**Short problem 1:**
Answer these from the transcript excerpt on solar policy:
(a) How many times as many long-distance, high-voltage direct current transmission lines does China have compared with the U.S.?
(b) How much does the oil and gas industry receive in tax preferences each year?
(c) Through what type of tax credit has the federal government subsidized solar?

*** Passage shown

On the systemic innovation side, I think the federal government, for example, can play a more muscular role in permitting long-distance transmission lines. We’ve done a bad job of building these lines. China’s doing it way better than we are. They have, I think, you know, 13 times as many long-distance, high-voltage direct current transmission lines than we do. And, you know, the federal government can play a role. States also have an important role to play because this is an area where many states have veto power over transmission lines. And they’ve held them up.
In addition, I think states have an important role to play in the regulation of power utilities, to make sure that those utilities support the development of a smarter grid, a grid that enables you, and me, and all of our neighbors to network our appliances together and respond intelligently with our demand to the available solar supply. Because without that responsive customer demand and that smart grid that enables it, we’re not going to be able to integrate a whole lot of solar power.
HAASS: Well, in the past the federal government has tilted the playing field is many ways in energy, either through tax breaks, investments, subsidies, what have you. So has solar basically been a beneficiary or has it suffered because of government policy? And going forward, is one of your arguments that the playing field ought to be tilted, say, away from nuclear and toward solar, away from fossil fuels and towards solar? I mean, what is almost the macro argument you would have about public policy?
SIVARAM: You know, I think that the regime of public policy that’s gotten us to where we are today has to be different from the regime going forward. Because getting to where we are today, which is the solar industry turning from this cottage industry into a powerhouse, that took the federal government tilting the playing field, in some ways, towards solar. For example, by providing subsidies for solar through an investment tax credit. That’s not to say they don’t subsidize other industries. The oil and gas industry receives its own set of tax preferences, $4 billion a year. But to date, that’s what it’s taken to get solar to where it is. And this has happened in the United States and it’s happened in countries around the world.

******

**Short problem 2:**
Put the part of the records that opens with the line containing "genus: Jacobaea" and runs through the final record line into a numbered list, leaving out blank lines.

*** Listed entries

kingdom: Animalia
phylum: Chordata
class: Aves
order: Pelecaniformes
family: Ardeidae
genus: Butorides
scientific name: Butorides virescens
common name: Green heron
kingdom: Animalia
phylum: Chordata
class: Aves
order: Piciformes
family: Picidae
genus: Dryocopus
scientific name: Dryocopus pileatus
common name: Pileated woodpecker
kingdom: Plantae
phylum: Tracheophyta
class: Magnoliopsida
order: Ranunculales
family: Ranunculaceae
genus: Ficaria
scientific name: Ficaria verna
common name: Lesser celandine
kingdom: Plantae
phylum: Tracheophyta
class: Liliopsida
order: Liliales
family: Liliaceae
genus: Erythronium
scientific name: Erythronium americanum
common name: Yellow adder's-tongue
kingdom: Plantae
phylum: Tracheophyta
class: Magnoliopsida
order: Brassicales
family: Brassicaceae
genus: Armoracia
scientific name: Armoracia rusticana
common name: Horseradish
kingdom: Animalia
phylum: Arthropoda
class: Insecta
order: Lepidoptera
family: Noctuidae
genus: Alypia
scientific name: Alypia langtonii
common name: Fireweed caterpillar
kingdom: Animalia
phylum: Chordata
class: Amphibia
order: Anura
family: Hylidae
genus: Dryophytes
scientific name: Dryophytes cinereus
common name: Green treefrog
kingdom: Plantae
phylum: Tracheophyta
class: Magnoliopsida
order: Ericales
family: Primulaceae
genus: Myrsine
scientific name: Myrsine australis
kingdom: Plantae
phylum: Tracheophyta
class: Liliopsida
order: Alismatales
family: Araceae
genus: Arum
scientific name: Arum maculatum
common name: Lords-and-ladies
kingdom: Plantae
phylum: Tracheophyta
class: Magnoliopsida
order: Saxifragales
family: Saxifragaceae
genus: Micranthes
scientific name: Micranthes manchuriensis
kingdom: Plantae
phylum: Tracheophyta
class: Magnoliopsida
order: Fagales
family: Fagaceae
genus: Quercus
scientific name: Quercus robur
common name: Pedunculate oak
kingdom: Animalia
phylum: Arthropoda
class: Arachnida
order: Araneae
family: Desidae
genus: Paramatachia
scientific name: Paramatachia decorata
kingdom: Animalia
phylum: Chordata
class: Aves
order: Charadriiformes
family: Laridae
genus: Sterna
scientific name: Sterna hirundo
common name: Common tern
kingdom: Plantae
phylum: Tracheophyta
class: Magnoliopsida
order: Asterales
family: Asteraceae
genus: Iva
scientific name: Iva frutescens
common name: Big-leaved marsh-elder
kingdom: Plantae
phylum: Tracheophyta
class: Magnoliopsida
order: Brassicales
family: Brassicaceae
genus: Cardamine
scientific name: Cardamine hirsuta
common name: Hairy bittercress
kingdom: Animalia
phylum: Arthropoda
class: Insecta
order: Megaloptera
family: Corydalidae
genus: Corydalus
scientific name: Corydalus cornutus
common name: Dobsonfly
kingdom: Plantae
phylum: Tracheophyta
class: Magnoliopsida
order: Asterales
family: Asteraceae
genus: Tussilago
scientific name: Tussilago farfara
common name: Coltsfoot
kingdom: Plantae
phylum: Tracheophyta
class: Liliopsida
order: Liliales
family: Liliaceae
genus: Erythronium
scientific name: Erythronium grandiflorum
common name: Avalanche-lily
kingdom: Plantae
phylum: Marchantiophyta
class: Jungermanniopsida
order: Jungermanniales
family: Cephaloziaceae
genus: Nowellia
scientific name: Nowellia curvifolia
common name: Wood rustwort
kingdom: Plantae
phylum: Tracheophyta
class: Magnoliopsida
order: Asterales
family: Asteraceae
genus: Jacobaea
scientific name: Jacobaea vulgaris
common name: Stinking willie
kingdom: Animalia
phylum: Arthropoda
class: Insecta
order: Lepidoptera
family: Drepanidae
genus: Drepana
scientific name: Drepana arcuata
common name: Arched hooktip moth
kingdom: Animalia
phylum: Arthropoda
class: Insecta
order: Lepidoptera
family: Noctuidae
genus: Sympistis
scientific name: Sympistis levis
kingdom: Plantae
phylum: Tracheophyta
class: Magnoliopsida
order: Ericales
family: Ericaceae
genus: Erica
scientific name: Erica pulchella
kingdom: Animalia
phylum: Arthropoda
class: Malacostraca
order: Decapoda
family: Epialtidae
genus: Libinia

******

**Correct response 1:**
(a) 13 times as many
(b) $4 billion a year
(c) An investment tax credit

**Correct response 2:**
1. genus: Jacobaea
2. scientific name: Jacobaea vulgaris
3. common name: Stinking willie
4. kingdom: Animalia
5. phylum: Arthropoda
6. class: Insecta
7. order: Lepidoptera
8. family: Drepanidae
9. genus: Drepana
10. scientific name: Drepana arcuata
11. common name: Arched hooktip moth
12. kingdom: Animalia
13. phylum: Arthropoda
14. class: Insecta
15. order: Lepidoptera
16. family: Noctuidae
17. genus: Sympistis
18. scientific name: Sympistis levis
19. kingdom: Plantae
20. phylum: Tracheophyta
21. class: Magnoliopsida
22. order: Ericales
23. family: Ericaceae
24. genus: Erica
25. scientific name: Erica pulchella
26. kingdom: Animalia
27. phylum: Arthropoda
28. class: Malacostraca
29. order: Decapoda
30. family: Epialtidae
31. genus: Libinia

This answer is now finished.